En este caso, el caso de la revolución bolivariana, se trata de comprender su mecánica y dinámica singular de los campos de fuerzas inherentes a la formación social venezolana. Hemos escrito al respecto y nos remitimos a estos textos [1]. Ciertamente hay que partir no sólo de la constatación de la crisis del Estado-nación de las oligarquías criollas, no sólo de la comprensión de las diferencias entre un gobierno populista, nacional-popular, con pretensiones “socialistas”, respecto de los gobiernos liberales, neoliberales, de las oligarquías criollas. Distinguir lo que implica un proceso político basado en nacionalizaciones, recuperaciones de soberanías, sobre todo de los recursos naturales; proceso basado en convocatorias a los condenados de la tierra, ocasionando aglutinamientos de los y las marginadas, del pueblo movilizado. Sino también, se trata de comprender los límites de estos gestos carismáticos,estos movimientos nacional-populares, cuyo valor radica en lograr cohesiones sociales y políticas, que conforman un bloque popular y antiimperialista.
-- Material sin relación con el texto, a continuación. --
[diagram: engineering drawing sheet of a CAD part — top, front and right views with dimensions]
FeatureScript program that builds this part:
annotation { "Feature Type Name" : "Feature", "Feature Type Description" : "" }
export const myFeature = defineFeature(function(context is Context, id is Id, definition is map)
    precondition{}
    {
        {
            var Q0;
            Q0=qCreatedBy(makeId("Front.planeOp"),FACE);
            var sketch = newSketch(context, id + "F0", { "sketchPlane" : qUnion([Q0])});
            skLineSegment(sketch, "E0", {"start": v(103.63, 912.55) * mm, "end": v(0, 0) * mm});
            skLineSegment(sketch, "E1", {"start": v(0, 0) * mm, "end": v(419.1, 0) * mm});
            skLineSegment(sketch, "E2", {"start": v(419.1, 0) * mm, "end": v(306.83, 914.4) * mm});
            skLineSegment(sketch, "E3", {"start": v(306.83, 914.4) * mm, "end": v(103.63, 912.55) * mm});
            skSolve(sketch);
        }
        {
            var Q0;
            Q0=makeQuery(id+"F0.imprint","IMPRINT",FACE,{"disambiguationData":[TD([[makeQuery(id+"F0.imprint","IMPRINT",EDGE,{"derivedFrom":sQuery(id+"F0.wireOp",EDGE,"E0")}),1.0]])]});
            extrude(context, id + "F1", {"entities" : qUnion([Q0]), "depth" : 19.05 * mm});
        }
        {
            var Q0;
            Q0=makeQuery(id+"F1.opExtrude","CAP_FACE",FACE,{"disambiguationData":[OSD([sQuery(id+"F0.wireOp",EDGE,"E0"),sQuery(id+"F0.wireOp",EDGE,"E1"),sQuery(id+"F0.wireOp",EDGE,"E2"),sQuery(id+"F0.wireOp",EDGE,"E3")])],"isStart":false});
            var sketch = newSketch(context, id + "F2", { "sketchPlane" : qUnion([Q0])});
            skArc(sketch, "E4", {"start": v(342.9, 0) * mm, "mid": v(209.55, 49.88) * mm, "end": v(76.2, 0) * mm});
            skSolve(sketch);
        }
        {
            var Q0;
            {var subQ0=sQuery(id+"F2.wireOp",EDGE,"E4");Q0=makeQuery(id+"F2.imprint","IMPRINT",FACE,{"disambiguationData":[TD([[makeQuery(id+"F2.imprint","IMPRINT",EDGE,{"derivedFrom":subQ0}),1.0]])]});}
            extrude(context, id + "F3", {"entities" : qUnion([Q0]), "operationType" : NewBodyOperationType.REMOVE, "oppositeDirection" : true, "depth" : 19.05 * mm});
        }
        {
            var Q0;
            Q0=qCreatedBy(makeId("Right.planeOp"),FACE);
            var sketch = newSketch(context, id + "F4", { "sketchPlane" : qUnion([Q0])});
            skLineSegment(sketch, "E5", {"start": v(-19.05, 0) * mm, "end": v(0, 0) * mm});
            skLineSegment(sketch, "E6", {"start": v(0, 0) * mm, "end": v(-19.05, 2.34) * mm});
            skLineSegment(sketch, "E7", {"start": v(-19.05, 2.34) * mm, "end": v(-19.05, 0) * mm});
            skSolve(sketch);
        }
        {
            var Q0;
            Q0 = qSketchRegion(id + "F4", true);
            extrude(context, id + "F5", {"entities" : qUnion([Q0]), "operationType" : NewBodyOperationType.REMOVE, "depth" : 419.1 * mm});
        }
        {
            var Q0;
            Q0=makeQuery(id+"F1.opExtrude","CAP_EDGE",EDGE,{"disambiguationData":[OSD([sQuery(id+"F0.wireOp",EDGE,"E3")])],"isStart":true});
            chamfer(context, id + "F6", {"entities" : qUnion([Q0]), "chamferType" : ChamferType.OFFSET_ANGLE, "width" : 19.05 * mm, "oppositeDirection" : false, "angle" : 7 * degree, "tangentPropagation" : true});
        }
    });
En Defensa crítica de la revolución bolivariana propuse el apoyo crítico del “proceso de cambio”, muy distinto del apoyo a-crítico de los oficialistas. En Alteridad y gubernamentalidad propusimos diferenciar el proyecto autónomo, autogestionario emancipatorio libertario respecto del proyecto estatalista, burocrático, contradictorio, oficialista. Incluso dijimos que los activismos libertarios y los activismos “izquierdistas” estatalistas pueden coexistir concurrentemente, interpelándose, aunque no pueden coexistir, de ninguna manera, sus proyectos, sus concepciones políticas. Esto equivale a defender críticamente el proceso, entendido como oportunidad, que cobija posibilidades emancipatorias, a pesar de sus contradicciones, de las pretensiones desestabilizadoras de la burguesía, de la oligarquía, del imperialismo. Esto es distinto a defender el régimen bolivariano de una manera apologista e “ideológica”. Para nosotros la mejor defensa es la crítica y la interpelación a las herencias institucionales del poder, de la colonialidad, del Estado-nación, de la dependencia. La mejor defensa de un proceso, como oportunidad histórica, es mantener el fuego de la movilización, de la utopía autogestionaria, como proyecto del presente, anti-colonial, antiimperialista, anticapitalista, contra-moderno, como alternativa alterativa a la modernidad y al desarrollo.


* Raúl Prada Alcoreza, es un destacado cientista social boliviano y fundador del “Grupo Comuna”.

1 Ver de Raúl Prada Alcoreza Defensa crítica de la revolución bolivariana. También Alteridad y gubernamentalidad.Dinámicas moleculares; la Paz 2014. CLACSO; Herramienta 2015.